Dec 18, 2025, 6:54:58 PM12/18/25

to MAGMA User, danesh...@gmail.com, MAGMA User, Natalie Beams

Hi Danesh,

MAGMA does not (and does not plan to) use MPI for anything. The multi-GPU routines are not for distributed matrices. SLATE, which uses MPI, can be thought of as the GPU-enabled replacement for ScaLAPACK. If you have code that uses ScaLAPACK, it should be fairly simple to switch to using SLATE instead. However, if you don't need to distribute your matrices because they fit in GPU memory without being split up, then you can keep using MAGMA.

-- Natalie

Danesh Daroui

unread,

Dec 19, 2025, 1:02:23 PM12/19/25

to Natalie Beams, MAGMA User

Hi Natalie,

I think by distributed, you mean across multiple nodes, otherwise mgpu routines in MAGMA should support multiple GPUs running on one node, right?
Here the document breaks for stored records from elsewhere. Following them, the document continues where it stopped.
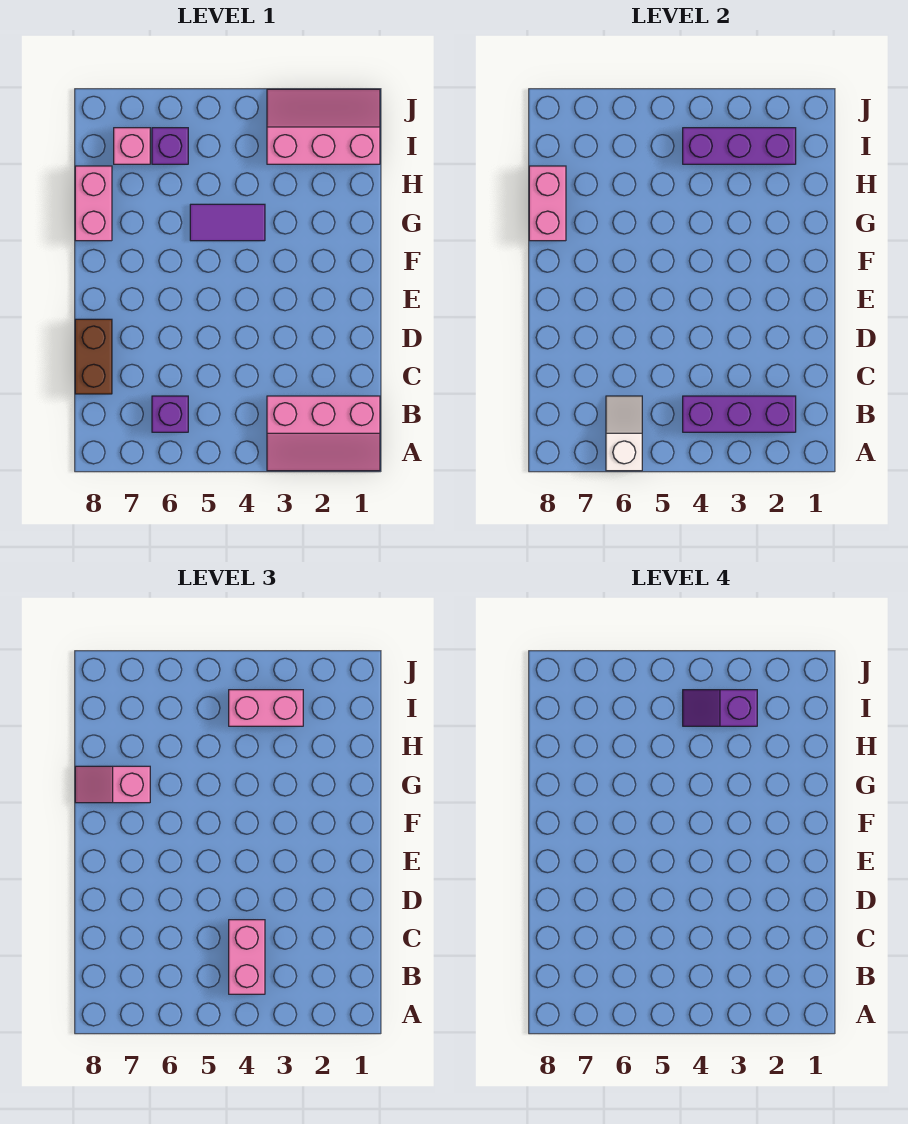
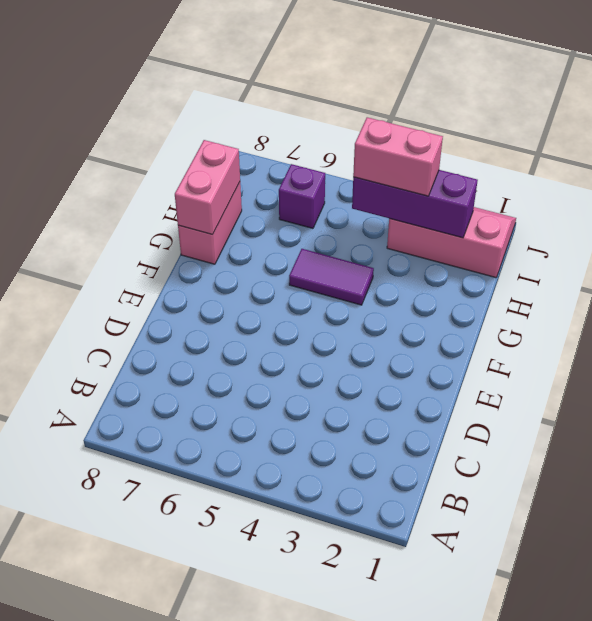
none -> pink slope A1:B3 level 1 top B
none -> purple brick B6 level 1
none -> brown brick C8:D8 level 1

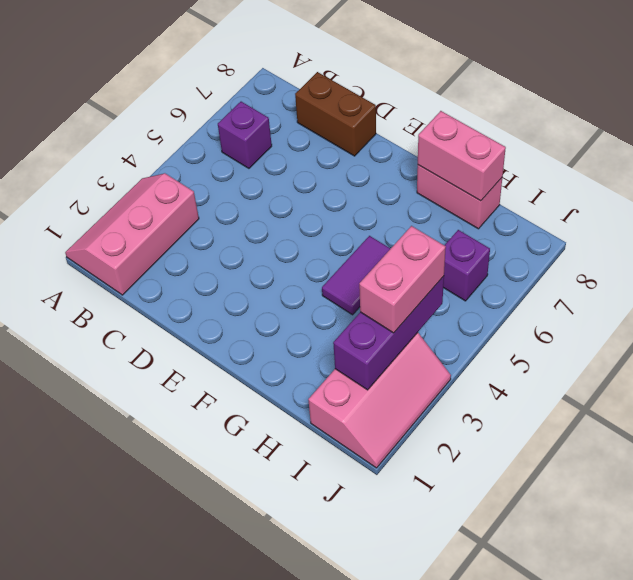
none -> pink brick I7 level 1
none -> white slope A6:B6 level 2 top A
none -> purple brick B2:B4 level 2

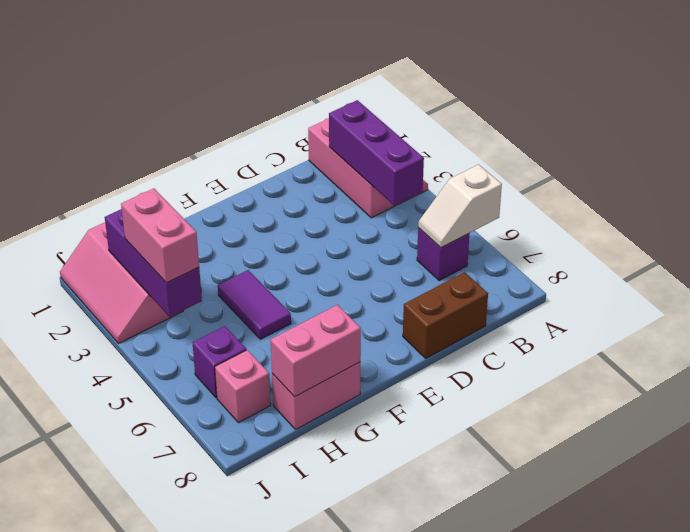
none -> pink brick B4:C4 level 3
none -> pink slope G7:G8 level 3 top 7
none -> purple slope I3:I4 level 4 top 3

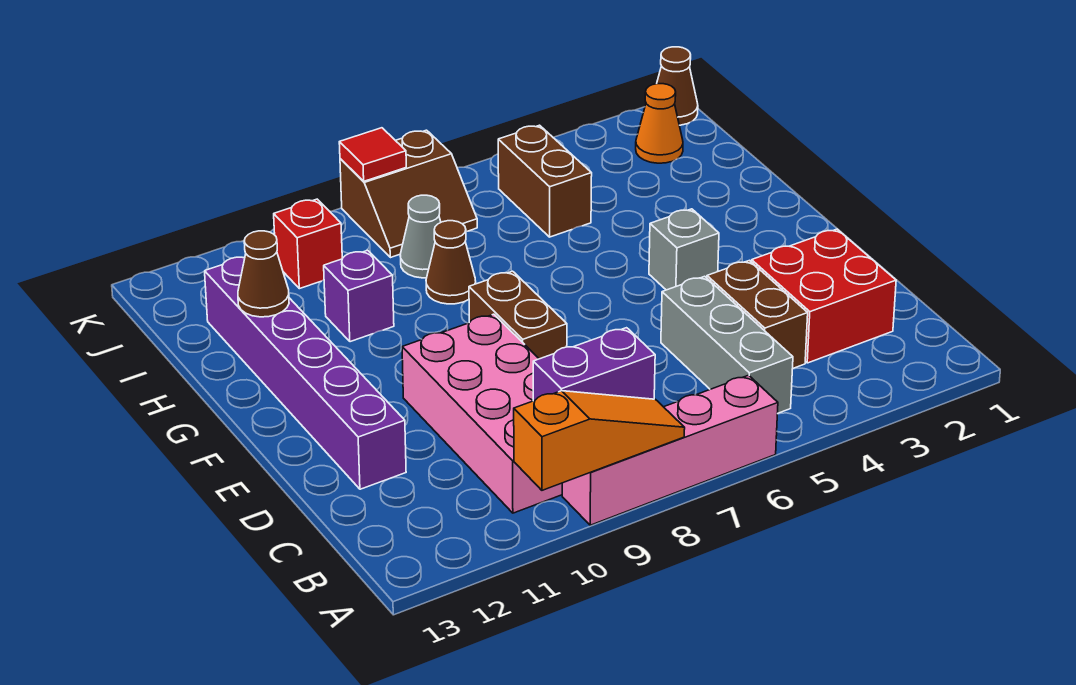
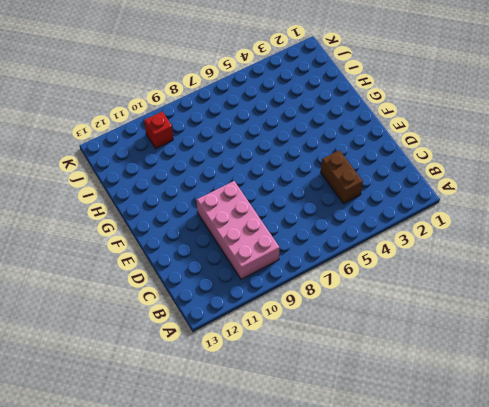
none -> pink brick A6:A9 level 1
none -> grey brick B5:D5 level 1
none -> red brick C2:D3 level 1

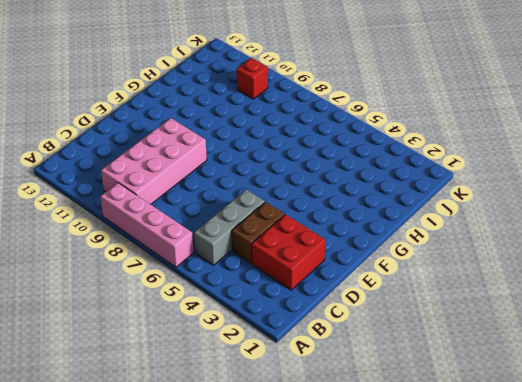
none -> purple brick D12:I12 level 1
none -> brown brick E8:F8 level 1
none -> grey brick F4 level 1

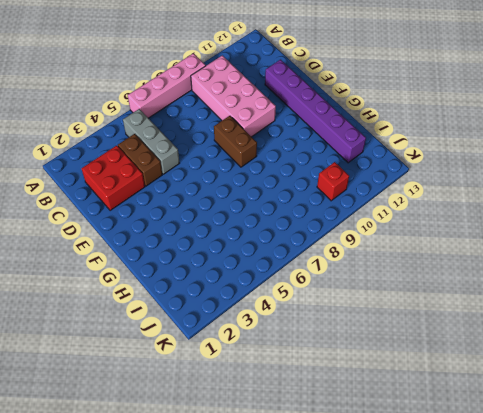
none -> grey brick F4 level 1
none -> brown cone H8 level 1
none -> purple brick H10 level 1

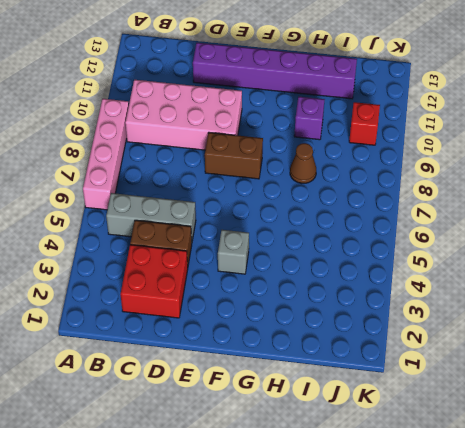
none -> brown brick I5:J5 level 1
none -> grey cone I8 level 1
none -> orange cone J2 level 1

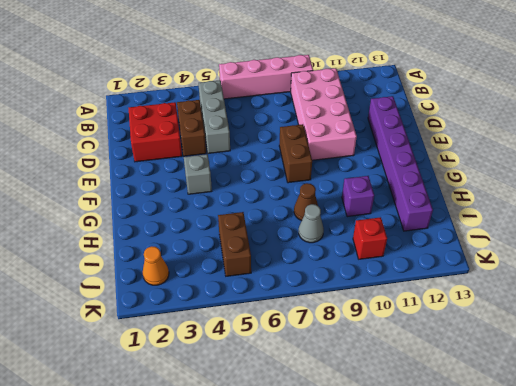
none -> brown slope J7:K8 level 1 top K
none -> brown cone K1 level 1
none -> orange slope A8:A10 level 2 top 10

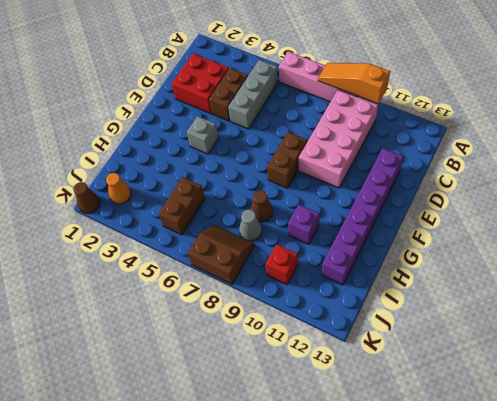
none -> purple brick B8:B9 level 2
none -> brown cone H12 level 2
none -> red tile K8 level 2

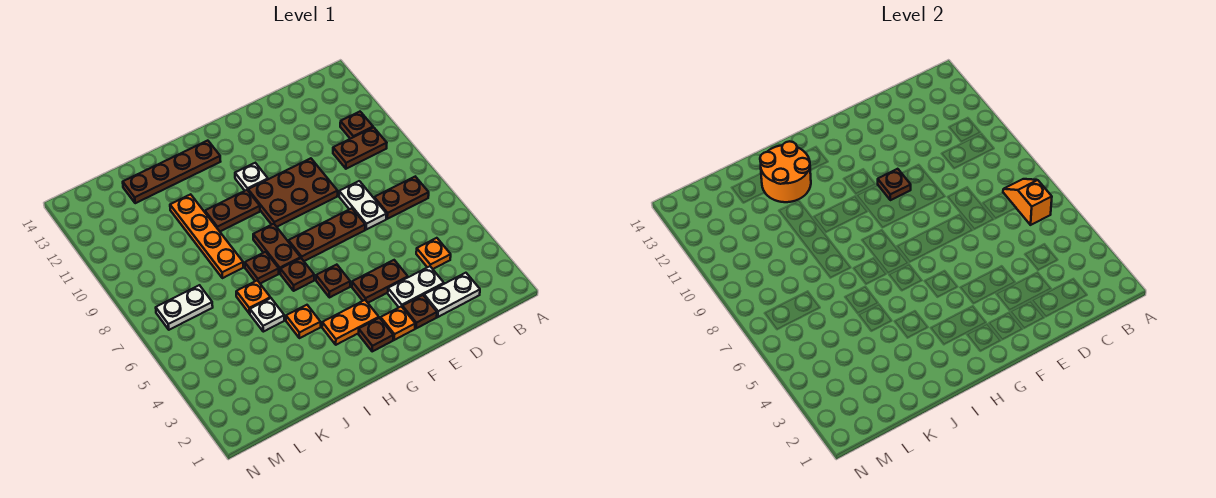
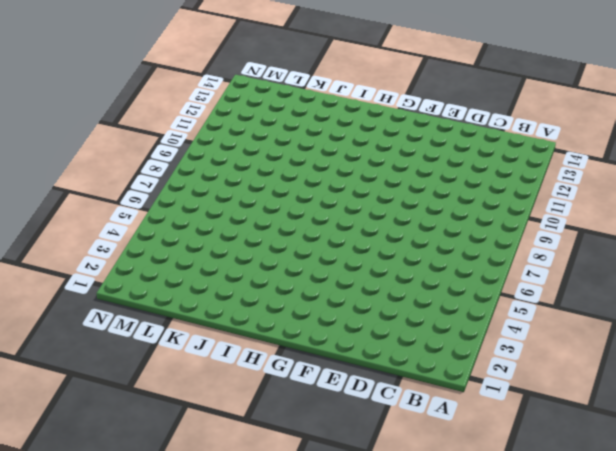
none -> brown plate B7:C7 level 1
none -> brown plate B10:C10 level 1
none -> brown plate B11 level 1

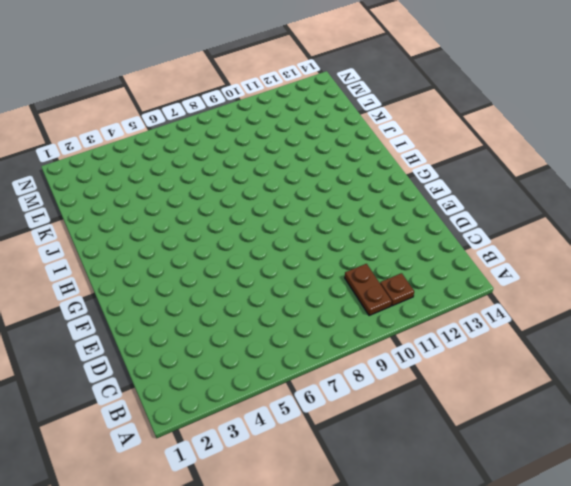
none -> brown plate B7:C7 level 1
none -> white plate C2:D2 level 1
none -> orange plate C4 level 1

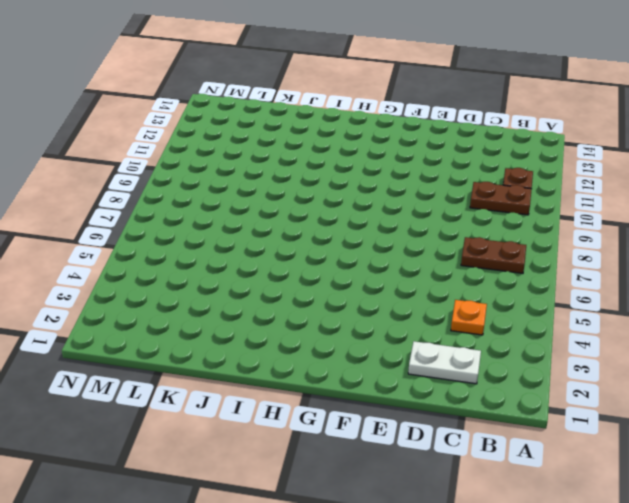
none -> white plate D3:E3 level 1
none -> white plate D7:D8 level 1
none -> brown plate E2 level 1

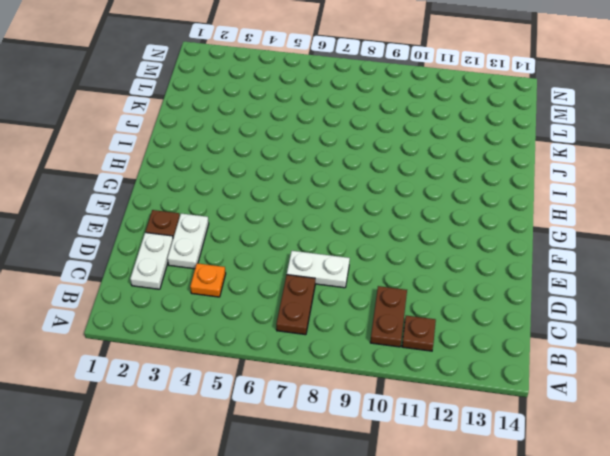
none -> brown plate E4:F4 level 1
none -> brown plate E7:G7 level 1
none -> brown plate E9:G10 level 1

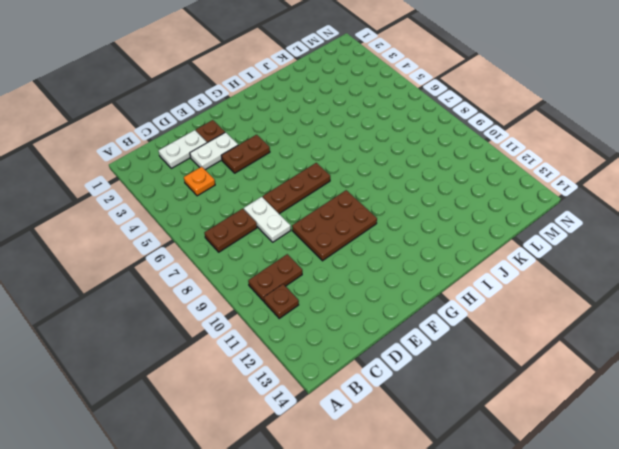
none -> orange plate F2 level 1
none -> brown plate G2 level 1
none -> orange plate G3:H3 level 1

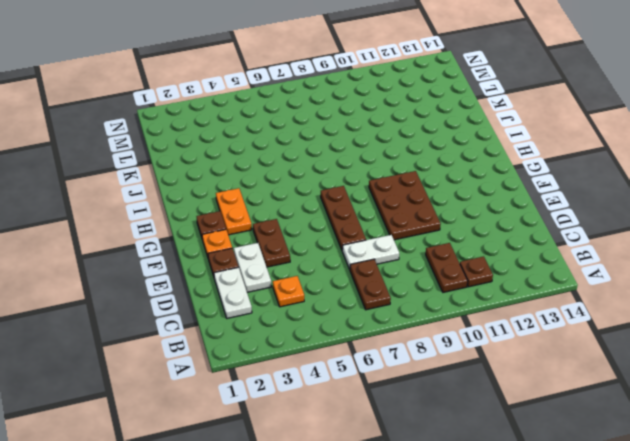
none -> brown plate G5 level 1
none -> white plate G11 level 1
none -> brown plate H6 level 1

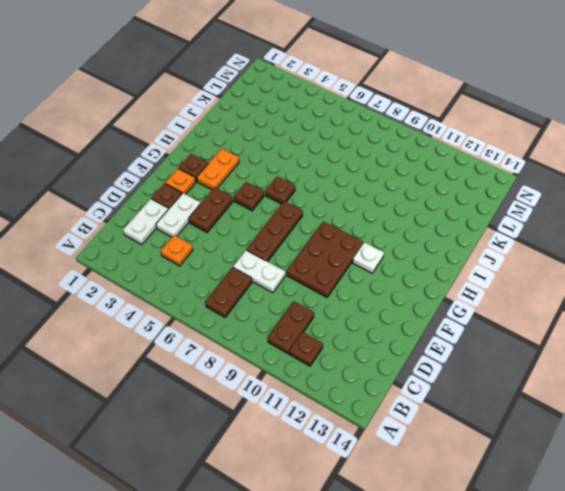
none -> brown plate H7:H8 level 1
none -> brown plate H10:I10 level 1
none -> brown plate H13:K13 level 1

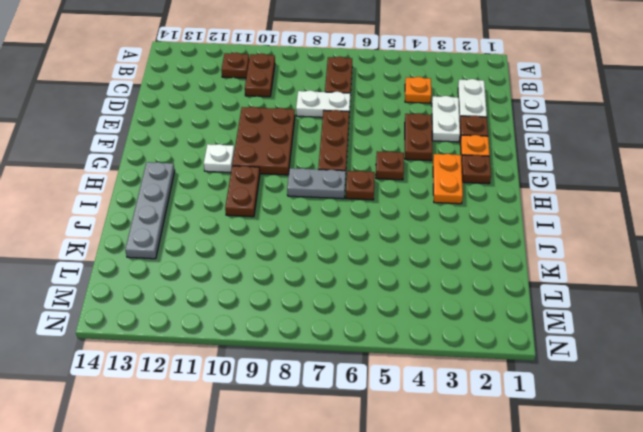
grey plate H7:H8 level 1 -> brown plate H7:H8 level 1
grey plate H13:K13 level 1 -> brown plate H13:K13 level 1
none -> orange plate I4 level 1
none -> brown plate I7 level 1
none -> white plate J5 level 1

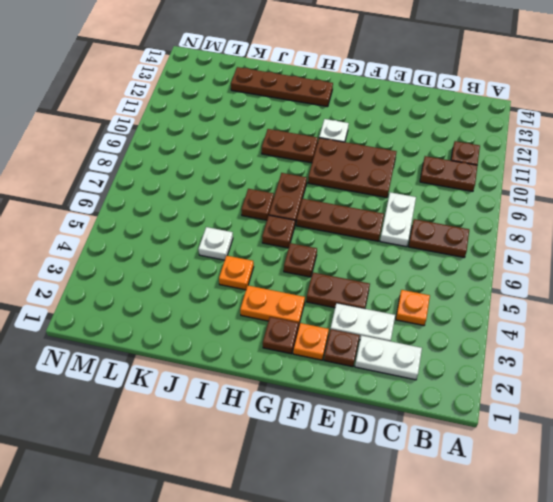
none -> orange plate J6 level 1
none -> orange plate J8:J11 level 1
none -> white plate L7:M7 level 1

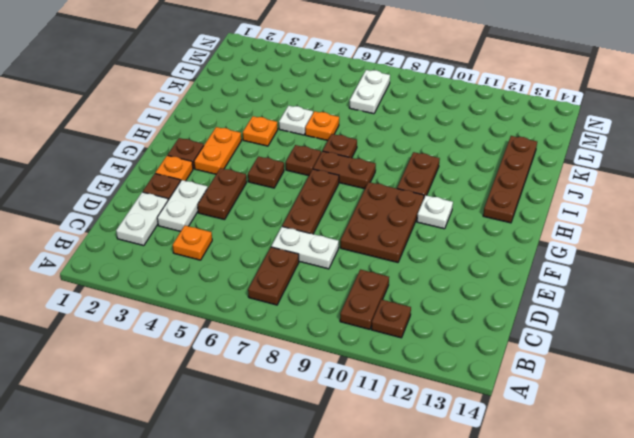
none -> orange plate J8:J11 level 1
none -> orange slope B6:B7 level 2 top 6
none -> brown plate F10 level 2

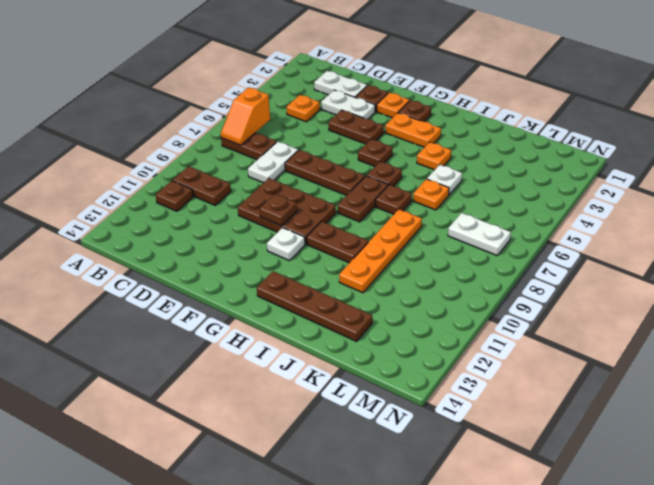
none -> orange round brick I12:J13 level 2

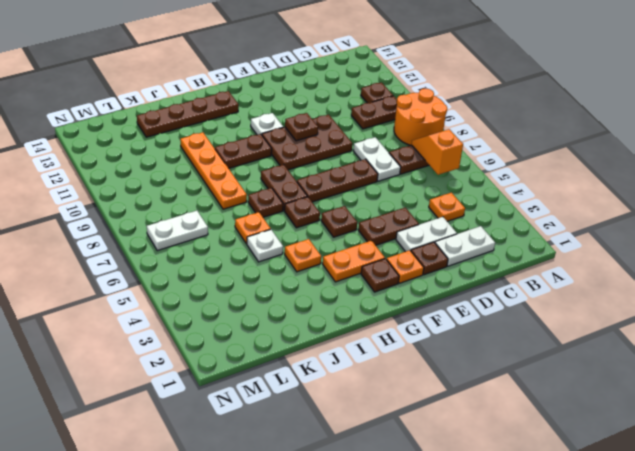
orange round brick A8:B9 level 1 -> orange round brick I12:J13 level 2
MPI might be needed for multiple nodes which is not the case here. I see in the source code that the distribution of matrices across GPUs should be done manually which is OK and the rest is done automatically. Is this correct?

Regards,

Danesh

Sent from Gmail Mobile

Natalie Beams

unread,

Dec 19, 2025, 1:16:42 PM12/19/25

to MAGMA User, danesh...@gmail.com, MAGMA User, Natalie Beams

Hi Danesh,

By "distributed", I meant "using multiple MPI processes which own parts of the data" -- whether on one node or multiple nodes. But in the MAGMA documentation, we also use "distributed" for these multi-GPU routines, so I should have been more specific. Also, I thought you needed enough memory to fit the matrix on one GPU for *getrf_mgpu, but looking at the code again, I see I was mistaken about that. It doesn't have to fit, but you need to split it up yourself, or use `magma_*setmatrix_1D_col_bcyclic` to take a matrix in host memory and distribute it among the GPUs in the correct manner.

-- Natalie

Danesh Daroui

unread,

Dec 19, 2025, 6:00:05 PM12/19/25

to Natalie Beams, MAGMA User

Hi Natalie,

Many thanks for your support. This was very helpful. I will use _mpgu routines in my case when multiple GPUs are used on a single node. I also hope getri function is also implemented in MAGMA to support multiple GPUs in the future.